=== Required action ===
Please repeat exactly the line containing "0: (111, 139, 107.09)" and each line after it in the records below, through the last.
#### Records shown
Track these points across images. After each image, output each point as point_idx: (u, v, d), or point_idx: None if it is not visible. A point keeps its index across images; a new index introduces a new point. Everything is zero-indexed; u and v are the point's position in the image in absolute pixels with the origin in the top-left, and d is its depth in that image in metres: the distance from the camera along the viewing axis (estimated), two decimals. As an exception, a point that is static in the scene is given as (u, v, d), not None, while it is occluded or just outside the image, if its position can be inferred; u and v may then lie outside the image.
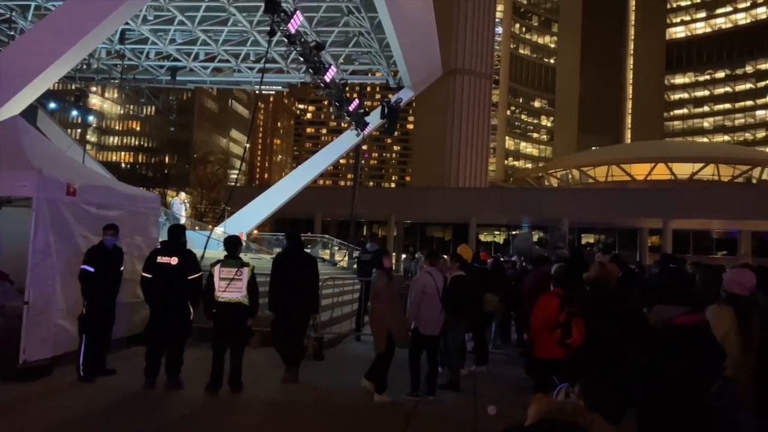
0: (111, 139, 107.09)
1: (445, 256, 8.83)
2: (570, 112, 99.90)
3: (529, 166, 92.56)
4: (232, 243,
########
=== Response to the task ===
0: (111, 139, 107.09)
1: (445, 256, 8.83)
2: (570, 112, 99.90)
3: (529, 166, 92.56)
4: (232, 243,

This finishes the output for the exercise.